The frenzy among search engines and Internet directories to sign new content deals won't abate, and Amazon.com (AMZN) has been a beneficiary of late.
America Online (AOL) and Amazon.com are announcing a three-year distribution deal. It calls for Amazon.com to receive a front-screen button on the AOL.com home page, linking users directly to the bookseller.
In addition, the companies will introduce a navigational tool to allow users to link to relevant Amazon.com search results from AOL. In return, AOL will receive a $19 million payment over three years.
"This is a significant step in Amazon's strategy of expanding our reach to online users," said Amazon.com chief executive Jeff Bezos.
In a second such deal, Excite (XCIT) and Amazon.com have announced a three-year distribution and programming agreement.

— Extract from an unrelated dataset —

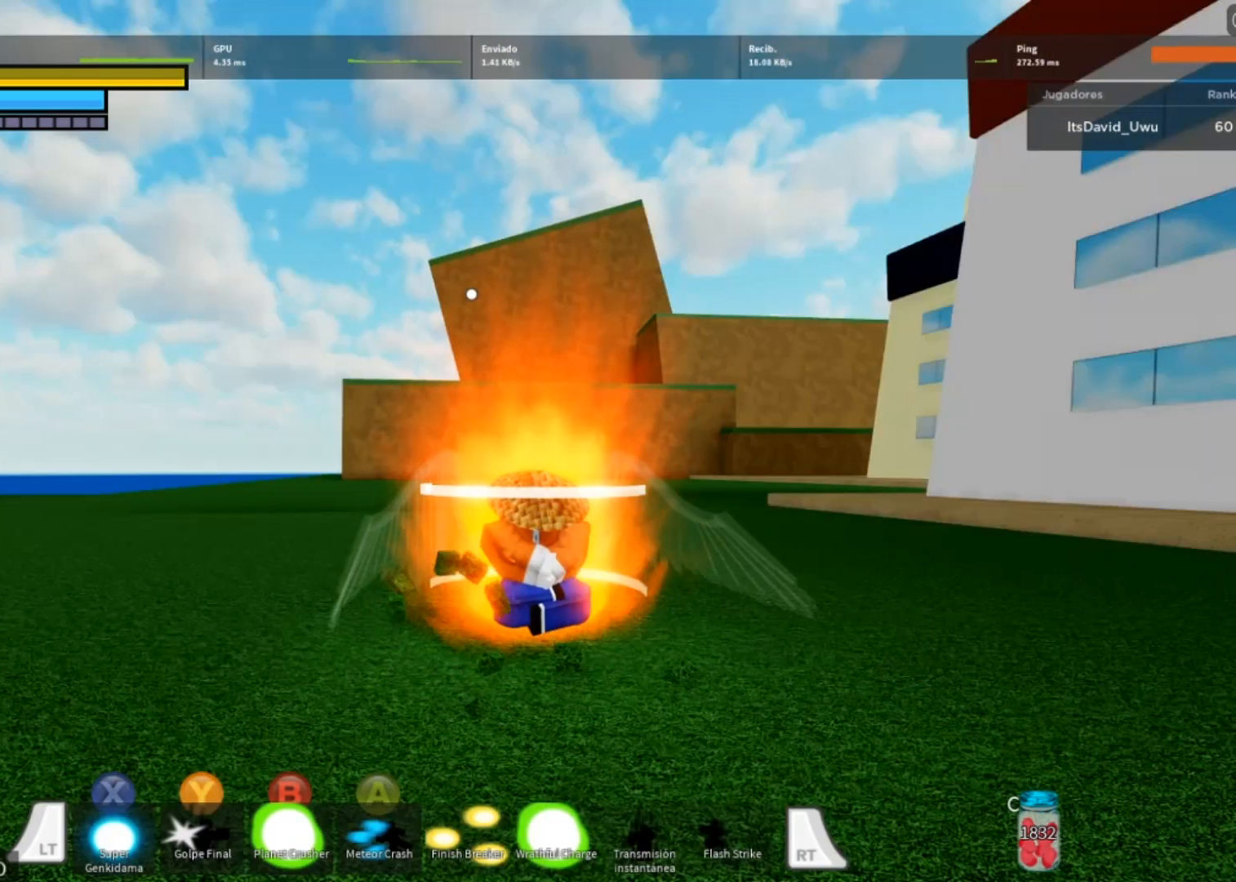
Gameplay with a controller (Xbox layout); each line is a JSON object with the inputs held at the frame after it. "events" lists button and stick changes between this image and that frame as [ms after this image, input, new state], when the widget could be followed in between.
{"buttons": ["R2"], "left_stick": "center", "right_stick": "center", "events": [[301, "START", "down"], [501, "R1", "up"], [501, "START", "up"]]}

It calls for Amazon.com to make a "multimillion-dollar Internet advertising buy" on Excite, lets users buy books while browsing Excite's channels, and lines up the bookseller to create original content for the channels. The search engine also will offer Netizens links that take them directly to the related Amazon.com search results page. The links are expected to be in place by year's end.
"The Web has established itself as a valuable medium for consumers searching for all kinds of information, including books," Excite chief executive George Bell said.
Earlier today, Yahoo (YHOO) and Amazon.com announced a pact for Amazon.com to become the premier bookseller on the Yahoo site.
The companies said they will offer Netizens direct links to related Amazon.com book titles from every Yahoo search result and book category page.
"This alliance provides a seamless transition for Yahoo users, researching information on books and related sites, to now include the ability to purchase relevant books directly from Amazon.com," Yahoo chief executive Jeff Mallett said in a statement.
These deals are becoming commonplace as Internet companies try to set themselves apart from competitors and provide an added hook to lure advertisers and customers.
Last week, Excite said it will provide direct online ticketing and live event information through an agreement with Ticketmaster. In addition, the search engine firm announced last month that it would team up with Intuit to create a financial channel. Intuit also said it would pay $40 million for a 19 percent stake in Excite.
Amazon.com's stock jumped 20 percent last Thursday after an investment firm initiated coverage with a "buy" recommendation. The stock was at 27-5/8 in afternoon trading, up 3-5/8 from yesterday's close. The company set an IPO price of $18 a share.